The City of Lakewood, for example, recently passed an ordinance that gives homebuilders a mandatory "right to repair." The "right to repair" is a unilateral right of the homebuilder to enter onto a homeowner's land or residence and to repair construction defects.  Under the ordinance, the homeowner is required to promptly cooperate with the builder and to allow the builder access into their residence.

Although homeowners can object to the proposed repair, the builder may elect to simply disregard the objection and proceed with the repair anyway. That is, the homebuilder has a unilateral right to enter into a homeowner's residence and repair the construction defect in any manner they see fit-a significant blow to homeowner rights and freedoms. Lakewood's ordinance also prevents a community association from amending its governing documents to remove onerous alternative dispute resolution provisions. These provisions typically require community associations to submit their construction defect claims to arbitration, a process where a private judge decides the matter and no appeals are permitted. Homeowner's forced into arbitration can expect to pay taxes to fund the public court system and then hundreds of dollars an hour to pay a private judge who will be arbitrating their case.
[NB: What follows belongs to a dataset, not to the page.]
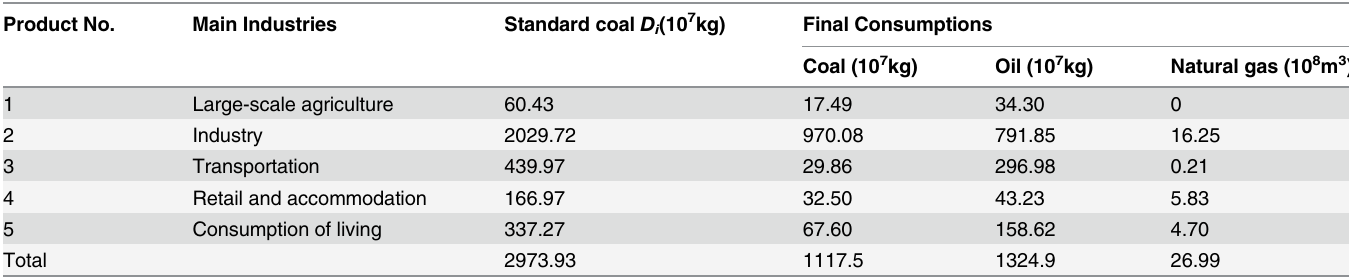
Table 3. Final Consumptions of Energies in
Meanwhile, at the Capitol in Denver, lawmakers there are introducing state-wide construction defect legislation.  For example, legislation has been introduced that would reduce the statute of repose in Colorado from six years to less than three years. Under the proposed law, a homeowner's claims could be barred within three years or less whether the homeowner discovered the defect or not. While proponents of the new bill argue that most construction defects are discovered early on, builders routinely provide homeowners with structural warranties that are valid for ten years--evidence that some of the most significant construction defects are expected to be discovered many years following substantial completion.

A second state-wide bill was also recently introduced and includes many of the same things that were introduced in Lakewood. The new legislation will assuredly disappoint advocates of homeowner rights. Even more disappointing, none of the legislation is aimed at building better homes-just better legal defenses. If you are passionate about protecting homeowner rights, keep an eye out for calls to action from the Colorado Legislative Action Committee concerning the state-wide construct defect legislation.